Action item ▸ The required output is the exact run of lines below that opens at the line with "X55517Y-16386D01*" and closes at the line with "X49358Y-16723D01*".

Hardware design source files:
*****

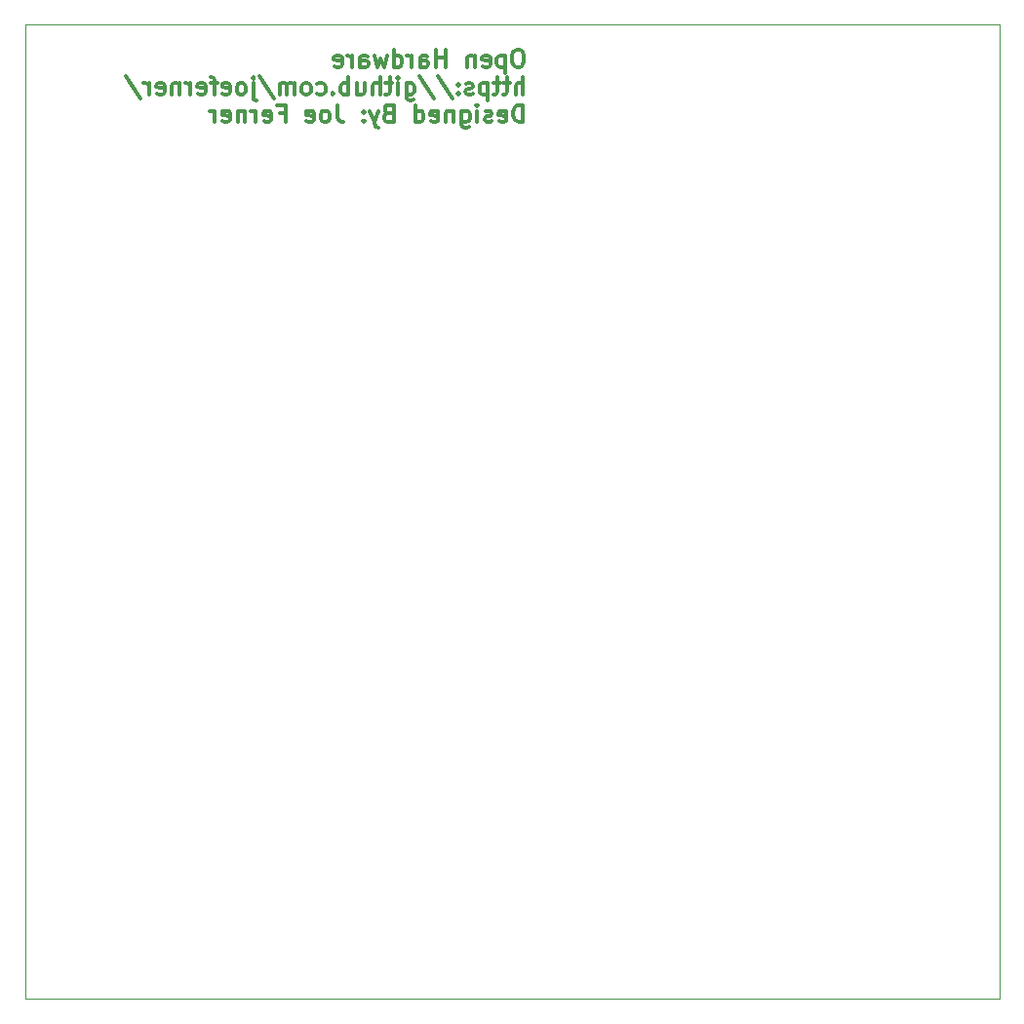
<source format=gbo>
G04 (created by PCBNEW (2013-mar-13)-testing) date Tue 03 Sep 2013 04:27:04 PM EDT*
%MOIN*%
G04 Gerber Fmt 3.4, Leading zero omitted, Abs format*
%FSLAX34Y34*%
G01*
G70*
G90*
G04 APERTURE LIST*
%ADD10C,0.005906*%
%ADD11C,0.011811*%
%ADD12C,0.003937*%
G04 APERTURE END LIST*
G54D10*
G54D11*
X60298Y-15188D02*
X60185Y-15188D01*
X60129Y-15216D01*
X60073Y-15272D01*
X60044Y-15385D01*
X60044Y-15582D01*
X60073Y-15694D01*
X60129Y-15750D01*
X60185Y-15778D01*
X60298Y-15778D01*
X60354Y-15750D01*
X60410Y-15694D01*
X60438Y-15582D01*
X60438Y-15385D01*
X60410Y-15272D01*
X60354Y-15216D01*
X60298Y-15188D01*
X59791Y-15385D02*
X59791Y-15975D01*
X59791Y-15413D02*
X59735Y-15385D01*
X59623Y-15385D01*
X59566Y-15413D01*
X59538Y-15441D01*
X59510Y-15497D01*
X59510Y-15666D01*
X59538Y-15722D01*
X59566Y-15750D01*
X59623Y-15778D01*
X59735Y-15778D01*
X59791Y-15750D01*
X59032Y-15750D02*
X59088Y-15778D01*
X59201Y-15778D01*
X59257Y-15750D01*
X59285Y-15694D01*
X59285Y-15469D01*
X59257Y-15413D01*
X59201Y-15385D01*
X59088Y-15385D01*
X59032Y-15413D01*
X59004Y-15469D01*
X59004Y-15525D01*
X59285Y-15582D01*
X58751Y-15385D02*
X58751Y-15778D01*
X58751Y-15441D02*
X58723Y-15413D01*
X58667Y-15385D01*
X58582Y-15385D01*
X58526Y-15413D01*
X58498Y-15469D01*
X58498Y-15778D01*
X57767Y-15778D02*
X57767Y-15188D01*
X57767Y-15469D02*
X57429Y-15469D01*
X57429Y-15778D02*
X57429Y-15188D01*
X56895Y-15778D02*
X56895Y-15469D01*
X56923Y-15413D01*
X56979Y-15385D01*
X57092Y-15385D01*
X57148Y-15413D01*
X56895Y-15750D02*
X56951Y-15778D01*
X57092Y-15778D01*
X57148Y-15750D01*
X57176Y-15694D01*
X57176Y-15638D01*
X57148Y-15582D01*
X57092Y-15553D01*
X56951Y-15553D01*
X56895Y-15525D01*
X56614Y-15778D02*
X56614Y-15385D01*
X56614Y-15497D02*
X56586Y-15441D01*
X56557Y-15413D01*
X56501Y-15385D01*
X56445Y-15385D01*
X55995Y-15778D02*
X55995Y-15188D01*
X55995Y-15750D02*
X56051Y-15778D01*
X56164Y-15778D01*
X56220Y-15750D01*
X56248Y-15722D01*
X56276Y-15666D01*
X56276Y-15497D01*
X56248Y-15441D01*
X56220Y-15413D01*
X56164Y-15385D01*
X56051Y-15385D01*
X55995Y-15413D01*
X55770Y-15385D02*
X55658Y-15778D01*
X55545Y-15497D01*
X55433Y-15778D01*
X55320Y-15385D01*
X54842Y-15778D02*
X54842Y-15469D01*
X54870Y-15413D01*
X54926Y-15385D01*
X55039Y-15385D01*
X55095Y-15413D01*
X54842Y-15750D02*
X54898Y-15778D01*
X55039Y-15778D01*
X55095Y-15750D01*
X55123Y-15694D01*
X55123Y-15638D01*
X55095Y-15582D01*
X55039Y-15553D01*
X54898Y-15553D01*
X54842Y-15525D01*
X54561Y-15778D02*
X54561Y-15385D01*
X54561Y-15497D02*
X54533Y-15441D01*
X54505Y-15413D01*
X54448Y-15385D01*
X54392Y-15385D01*
X53970Y-15750D02*
X54026Y-15778D01*
X54139Y-15778D01*
X54195Y-15750D01*
X54223Y-15694D01*
X54223Y-15469D01*
X54195Y-15413D01*
X54139Y-15385D01*
X54026Y-15385D01*
X53970Y-15413D01*
X53942Y-15469D01*
X53942Y-15525D01*
X54223Y-15582D01*
X60410Y-16723D02*
X60410Y-16133D01*
X60157Y-16723D02*
X60157Y-16414D01*
X60185Y-16358D01*
X60241Y-16330D01*
X60326Y-16330D01*
X60382Y-16358D01*
X60410Y-16386D01*
X59960Y-16330D02*
X59735Y-16330D01*
X59876Y-16133D02*
X59876Y-16639D01*
X59848Y-16695D01*
X59791Y-16723D01*
X59735Y-16723D01*
X59623Y-16330D02*
X59398Y-16330D01*
X59538Y-16133D02*
X59538Y-16639D01*
X59510Y-16695D01*
X59454Y-16723D01*
X59398Y-16723D01*
X59201Y-16330D02*
X59201Y-16920D01*
X59201Y-16358D02*
X59145Y-16330D01*
X59032Y-16330D01*
X58976Y-16358D01*
X58948Y-16386D01*
X58920Y-16442D01*
X58920Y-16611D01*
X58948Y-16667D01*
X58976Y-16695D01*
X59032Y-16723D01*
X59145Y-16723D01*
X59201Y-16695D01*
X58695Y-16695D02*
X58638Y-16723D01*
X58526Y-16723D01*
X58470Y-16695D01*
X58442Y-16639D01*
X58442Y-16611D01*
X58470Y-16555D01*
X58526Y-16526D01*
X58610Y-16526D01*
X58667Y-16498D01*
X58695Y-16442D01*
X58695Y-16414D01*
X58667Y-16358D01*
X58610Y-16330D01*
X58526Y-16330D01*
X58470Y-16358D01*
X58188Y-16667D02*
X58160Y-16695D01*
X58188Y-16723D01*
X58217Y-16695D01*
X58188Y-16667D01*
X58188Y-16723D01*
X58188Y-16358D02*
X58160Y-16386D01*
X58188Y-16414D01*
X58217Y-16386D01*
X58188Y-16358D01*
X58188Y-16414D01*
X57485Y-16105D02*
X57992Y-16864D01*
X56867Y-16105D02*
X57373Y-16864D01*
X56417Y-16330D02*
X56417Y-16808D01*
X56445Y-16864D01*
X56473Y-16892D01*
X56529Y-16920D01*
X56614Y-16920D01*
X56670Y-16892D01*
X56417Y-16695D02*
X56473Y-16723D01*
X56586Y-16723D01*
X56642Y-16695D01*
X56670Y-16667D01*
X56698Y-16611D01*
X56698Y-16442D01*
X56670Y-16386D01*
X56642Y-16358D01*
X56586Y-16330D01*
X56473Y-16330D01*
X56417Y-16358D01*
X56136Y-16723D02*
X56136Y-16330D01*
X56136Y-16133D02*
X56164Y-16161D01*
X56136Y-16189D01*
X56107Y-16161D01*
X56136Y-16133D01*
X56136Y-16189D01*
X55939Y-16330D02*
X55714Y-16330D01*
X55854Y-16133D02*
X55854Y-16639D01*
X55826Y-16695D01*
X55770Y-16723D01*
X55714Y-16723D01*
X55517Y-16723D02*
X55517Y-16133D01*
X55264Y-16723D02*
X55264Y-16414D01*
X55292Y-16358D01*
X55348Y-16330D01*
X55433Y-16330D01*
X55489Y-16358D01*
X55517Y-16386D01*
X54730Y-16330D02*
X54730Y-16723D01*
X54983Y-16330D02*
X54983Y-16639D01*
X54955Y-16695D01*
X54898Y-16723D01*
X54814Y-16723D01*
X54758Y-16695D01*
X54730Y-16667D01*
X54448Y-16723D02*
X54448Y-16133D01*
X54448Y-16358D02*
X54392Y-16330D01*
X54280Y-16330D01*
X54223Y-16358D01*
X54195Y-16386D01*
X54167Y-16442D01*
X54167Y-16611D01*
X54195Y-16667D01*
X54223Y-16695D01*
X54280Y-16723D01*
X54392Y-16723D01*
X54448Y-16695D01*
X53914Y-16667D02*
X53886Y-16695D01*
X53914Y-16723D01*
X53942Y-16695D01*
X53914Y-16667D01*
X53914Y-16723D01*
X53380Y-16695D02*
X53436Y-16723D01*
X53548Y-16723D01*
X53605Y-16695D01*
X53633Y-16667D01*
X53661Y-16611D01*
X53661Y-16442D01*
X53633Y-16386D01*
X53605Y-16358D01*
X53548Y-16330D01*
X53436Y-16330D01*
X53380Y-16358D01*
X53042Y-16723D02*
X53098Y-16695D01*
X53127Y-16667D01*
X53155Y-16611D01*
X53155Y-16442D01*
X53127Y-16386D01*
X53098Y-16358D01*
X53042Y-16330D01*
X52958Y-16330D01*
X52902Y-16358D01*
X52874Y-16386D01*
X52845Y-16442D01*
X52845Y-16611D01*
X52874Y-16667D01*
X52902Y-16695D01*
X52958Y-16723D01*
X53042Y-16723D01*
X52592Y-16723D02*
X52592Y-16330D01*
X52592Y-16386D02*
X52564Y-16358D01*
X52508Y-16330D01*
X52424Y-16330D01*
X52367Y-16358D01*
X52339Y-16414D01*
X52339Y-16723D01*
X52339Y-16414D02*
X52311Y-16358D01*
X52255Y-16330D01*
X52170Y-16330D01*
X52114Y-16358D01*
X52086Y-16414D01*
X52086Y-16723D01*
X51383Y-16105D02*
X51889Y-16864D01*
X51186Y-16330D02*
X51186Y-16836D01*
X51214Y-16892D01*
X51271Y-16920D01*
X51299Y-16920D01*
X51186Y-16133D02*
X51214Y-16161D01*
X51186Y-16189D01*
X51158Y-16161D01*
X51186Y-16133D01*
X51186Y-16189D01*
X50821Y-16723D02*
X50877Y-16695D01*
X50905Y-16667D01*
X50933Y-16611D01*
X50933Y-16442D01*
X50905Y-16386D01*
X50877Y-16358D01*
X50821Y-16330D01*
X50736Y-16330D01*
X50680Y-16358D01*
X50652Y-16386D01*
X50624Y-16442D01*
X50624Y-16611D01*
X50652Y-16667D01*
X50680Y-16695D01*
X50736Y-16723D01*
X50821Y-16723D01*
X50146Y-16695D02*
X50202Y-16723D01*
X50314Y-16723D01*
X50371Y-16695D01*
X50399Y-16639D01*
X50399Y-16414D01*
X50371Y-16358D01*
X50314Y-16330D01*
X50202Y-16330D01*
X50146Y-16358D01*
X50118Y-16414D01*
X50118Y-16470D01*
X50399Y-16526D01*
X49949Y-16330D02*
X49724Y-16330D01*
X49865Y-16723D02*
X49865Y-16217D01*
X49836Y-16161D01*
X49780Y-16133D01*
X49724Y-16133D01*
X49302Y-16695D02*
X49358Y-16723D01*
X49471Y-16723D01*
X49527Y-16695D01*
X49555Y-16639D01*
X49555Y-16414D01*
X49527Y-16358D01*
X49471Y-16330D01*
X49358Y-16330D01*
X49302Y-16358D01*
X49274Y-16414D01*
X49274Y-16470D01*
X49555Y-16526D01*
X49021Y-16723D02*
X49021Y-16330D01*
X49021Y-16442D02*
X48993Y-16386D01*
X48965Y-16358D01*
X48908Y-16330D01*
X48852Y-16330D01*
X48655Y-16330D02*
X48655Y-16723D01*
X48655Y-16386D02*
X48627Y-16358D01*
X48571Y-16330D01*
X48487Y-16330D01*
X48430Y-16358D01*
X48402Y-16414D01*
X48402Y-16723D01*
X47896Y-16695D02*
X47952Y-16723D01*
X48065Y-16723D01*
X48121Y-16695D01*
X48149Y-16639D01*
X48149Y-16414D01*
X48121Y-16358D01*
X48065Y-16330D01*
X47952Y-16330D01*
X47896Y-16358D01*
X47868Y-16414D01*
X47868Y-16470D01*
X48149Y-16526D01*
X47615Y-16723D02*
X47615Y-16330D01*
X47615Y-16442D02*
X47587Y-16386D01*
X47559Y-16358D01*
X47502Y-16330D01*
X47446Y-16330D01*
X46827Y-16105D02*
X47334Y-16864D01*
X60410Y-17668D02*
X60410Y-17078D01*
X60269Y-17078D01*
X60185Y-17106D01*
X60129Y-17162D01*
X60101Y-17218D01*
X60073Y-17331D01*
X60073Y-17415D01*
X60101Y-17528D01*
X60129Y-17584D01*
X60185Y-17640D01*
X60269Y-17668D01*
X60410Y-17668D01*
X59595Y-17640D02*
X59651Y-17668D01*
X59763Y-17668D01*
X59820Y-17640D01*
X59848Y-17584D01*
X59848Y-17359D01*
X59820Y-17303D01*
X59763Y-17275D01*
X59651Y-17275D01*
X59595Y-17303D01*
X59566Y-17359D01*
X59566Y-17415D01*
X59848Y-17471D01*
X59341Y-17640D02*
X59285Y-17668D01*
X59173Y-17668D01*
X59116Y-17640D01*
X59088Y-17584D01*
X59088Y-17556D01*
X59116Y-17500D01*
X59173Y-17471D01*
X59257Y-17471D01*
X59313Y-17443D01*
X59341Y-17387D01*
X59341Y-17359D01*
X59313Y-17303D01*
X59257Y-17275D01*
X59173Y-17275D01*
X59116Y-17303D01*
X58835Y-17668D02*
X58835Y-17275D01*
X58835Y-17078D02*
X58863Y-17106D01*
X58835Y-17134D01*
X58807Y-17106D01*
X58835Y-17078D01*
X58835Y-17134D01*
X58301Y-17275D02*
X58301Y-17753D01*
X58329Y-17809D01*
X58357Y-17837D01*
X58413Y-17865D01*
X58498Y-17865D01*
X58554Y-17837D01*
X58301Y-17640D02*
X58357Y-17668D01*
X58470Y-17668D01*
X58526Y-17640D01*
X58554Y-17612D01*
X58582Y-17556D01*
X58582Y-17387D01*
X58554Y-17331D01*
X58526Y-17303D01*
X58470Y-17275D01*
X58357Y-17275D01*
X58301Y-17303D01*
X58020Y-17275D02*
X58020Y-17668D01*
X58020Y-17331D02*
X57992Y-17303D01*
X57935Y-17275D01*
X57851Y-17275D01*
X57795Y-17303D01*
X57767Y-17359D01*
X57767Y-17668D01*
X57260Y-17640D02*
X57317Y-17668D01*
X57429Y-17668D01*
X57485Y-17640D01*
X57514Y-17584D01*
X57514Y-17359D01*
X57485Y-17303D01*
X57429Y-17275D01*
X57317Y-17275D01*
X57260Y-17303D01*
X57232Y-17359D01*
X57232Y-17415D01*
X57514Y-17471D01*
X56726Y-17668D02*
X56726Y-17078D01*
X56726Y-17640D02*
X56782Y-17668D01*
X56895Y-17668D01*
X56951Y-17640D01*
X56979Y-17612D01*
X57007Y-17556D01*
X57007Y-17387D01*
X56979Y-17331D01*
X56951Y-17303D01*
X56895Y-17275D01*
X56782Y-17275D01*
X56726Y-17303D01*
X55798Y-17359D02*
X55714Y-17387D01*
X55686Y-17415D01*
X55658Y-17471D01*
X55658Y-17556D01*
X55686Y-17612D01*
X55714Y-17640D01*
X55770Y-17668D01*
X55995Y-17668D01*
X55995Y-17078D01*
X55798Y-17078D01*
X55742Y-17106D01*
X55714Y-17134D01*
X55686Y-17190D01*
X55686Y-17246D01*
X55714Y-17303D01*
X55742Y-17331D01*
X55798Y-17359D01*
X55995Y-17359D01*
X55461Y-17275D02*
X55320Y-17668D01*
X55179Y-17275D02*
X55320Y-17668D01*
X55376Y-17809D01*
X55404Y-17837D01*
X55461Y-17865D01*
X54955Y-17612D02*
X54926Y-17640D01*
X54955Y-17668D01*
X54983Y-17640D01*
X54955Y-17612D01*
X54955Y-17668D01*
X54955Y-17303D02*
X54926Y-17331D01*
X54955Y-17359D01*
X54983Y-17331D01*
X54955Y-17303D01*
X54955Y-17359D01*
X54055Y-17078D02*
X54055Y-17500D01*
X54083Y-17584D01*
X54139Y-17640D01*
X54223Y-17668D01*
X54280Y-17668D01*
X53689Y-17668D02*
X53745Y-17640D01*
X53773Y-17612D01*
X53802Y-17556D01*
X53802Y-17387D01*
X53773Y-17331D01*
X53745Y-17303D01*
X53689Y-17275D01*
X53605Y-17275D01*
X53548Y-17303D01*
X53520Y-17331D01*
X53492Y-17387D01*
X53492Y-17556D01*
X53520Y-17612D01*
X53548Y-17640D01*
X53605Y-17668D01*
X53689Y-17668D01*
X53014Y-17640D02*
X53070Y-17668D01*
X53183Y-17668D01*
X53239Y-17640D01*
X53267Y-17584D01*
X53267Y-17359D01*
X53239Y-17303D01*
X53183Y-17275D01*
X53070Y-17275D01*
X53014Y-17303D01*
X52986Y-17359D01*
X52986Y-17415D01*
X53267Y-17471D01*
X52086Y-17359D02*
X52283Y-17359D01*
X52283Y-17668D02*
X52283Y-17078D01*
X52002Y-17078D01*
X51552Y-17640D02*
X51608Y-17668D01*
X51721Y-17668D01*
X51777Y-17640D01*
X51805Y-17584D01*
X51805Y-17359D01*
X51777Y-17303D01*
X51721Y-17275D01*
X51608Y-17275D01*
X51552Y-17303D01*
X51524Y-17359D01*
X51524Y-17415D01*
X51805Y-17471D01*
X51271Y-17668D02*
X51271Y-17275D01*
X51271Y-17387D02*
X51242Y-17331D01*
X51214Y-17303D01*
X51158Y-17275D01*
X51102Y-17275D01*
X50905Y-17275D02*
X50905Y-17668D01*
X50905Y-17331D02*
X50877Y-17303D01*
X50821Y-17275D01*
X50736Y-17275D01*
X50680Y-17303D01*
X50652Y-17359D01*
X50652Y-17668D01*
X50146Y-17640D02*
X50202Y-17668D01*
X50314Y-17668D01*
X50371Y-17640D01*
X50399Y-17584D01*
X50399Y-17359D01*
X50371Y-17303D01*
X50314Y-17275D01*
X50202Y-17275D01*
X50146Y-17303D01*
X50118Y-17359D01*
X50118Y-17415D01*
X50399Y-17471D01*
X49865Y-17668D02*
X49865Y-17275D01*
X49865Y-17387D02*
X49836Y-17331D01*
X49808Y-17303D01*
X49752Y-17275D01*
X49696Y-17275D01*
G54D12*
X43385Y-47637D02*
X43385Y-14330D01*
X76692Y-47637D02*
X43385Y-47637D01*
X76692Y-14330D02*
X76692Y-47637D01*
X43385Y-14330D02*
X76692Y-14330D01*
M02*

</source>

*****

Solution to the exercise ▸
X55517Y-16386D01*
X54730Y-16330D02*
X54730Y-16723D01*
X54983Y-16330D02*
X54983Y-16639D01*
X54955Y-16695D01*
X54898Y-16723D01*
X54814Y-16723D01*
X54758Y-16695D01*
X54730Y-16667D01*
X54448Y-16723D02*
X54448Y-16133D01*
X54448Y-16358D02*
X54392Y-16330D01*
X54280Y-16330D01*
X54223Y-16358D01*
X54195Y-16386D01*
X54167Y-16442D01*
X54167Y-16611D01*
X54195Y-16667D01*
X54223Y-16695D01*
X54280Y-16723D01*
X54392Y-16723D01*
X54448Y-16695D01*
X53914Y-16667D02*
X53886Y-16695D01*
X53914Y-16723D01*
X53942Y-16695D01*
X53914Y-16667D01*
X53914Y-16723D01*
X53380Y-16695D02*
X53436Y-16723D01*
X53548Y-16723D01*
X53605Y-16695D01*
X53633Y-16667D01*
X53661Y-16611D01*
X53661Y-16442D01*
X53633Y-16386D01*
X53605Y-16358D01*
X53548Y-16330D01*
X53436Y-16330D01*
X53380Y-16358D01*
X53042Y-16723D02*
X53098Y-16695D01*
X53127Y-16667D01*
X53155Y-16611D01*
X53155Y-16442D01*
X53127Y-16386D01*
X53098Y-16358D01*
X53042Y-16330D01*
X52958Y-16330D01*
X52902Y-16358D01*
X52874Y-16386D01*
X52845Y-16442D01*
X52845Y-16611D01*
X52874Y-16667D01*
X52902Y-16695D01*
X52958Y-16723D01*
X53042Y-16723D01*
X52592Y-16723D02*
X52592Y-16330D01*
X52592Y-16386D02*
X52564Y-16358D01*
X52508Y-16330D01*
X52424Y-16330D01*
X52367Y-16358D01*
X52339Y-16414D01*
X52339Y-16723D01*
X52339Y-16414D02*
X52311Y-16358D01*
X52255Y-16330D01*
X52170Y-16330D01*
X52114Y-16358D01*
X52086Y-16414D01*
X52086Y-16723D01*
X51383Y-16105D02*
X51889Y-16864D01*
X51186Y-16330D02*
X51186Y-16836D01*
X51214Y-16892D01*
X51271Y-16920D01*
X51299Y-16920D01*
X51186Y-16133D02*
X51214Y-16161D01*
X51186Y-16189D01*
X51158Y-16161D01*
X51186Y-16133D01*
X51186Y-16189D01*
X50821Y-16723D02*
X50877Y-16695D01*
X50905Y-16667D01*
X50933Y-16611D01*
X50933Y-16442D01*
X50905Y-16386D01*
X50877Y-16358D01*
X50821Y-16330D01*
X50736Y-16330D01*
X50680Y-16358D01*
X50652Y-16386D01*
X50624Y-16442D01*
X50624Y-16611D01*
X50652Y-16667D01*
X50680Y-16695D01*
X50736Y-16723D01*
X50821Y-16723D01*
X50146Y-16695D02*
X50202Y-16723D01*
X50314Y-16723D01*
X50371Y-16695D01*
X50399Y-16639D01*
X50399Y-16414D01*
X50371Y-16358D01*
X50314Y-16330D01*
X50202Y-16330D01*
X50146Y-16358D01*
X50118Y-16414D01*
X50118Y-16470D01*
X50399Y-16526D01*
X49949Y-16330D02*
X49724Y-16330D01*
X49865Y-16723D02*
X49865Y-16217D01*
X49836Y-16161D01*
X49780Y-16133D01*
X49724Y-16133D01*
X49302Y-16695D02*
X49358Y-16723D01*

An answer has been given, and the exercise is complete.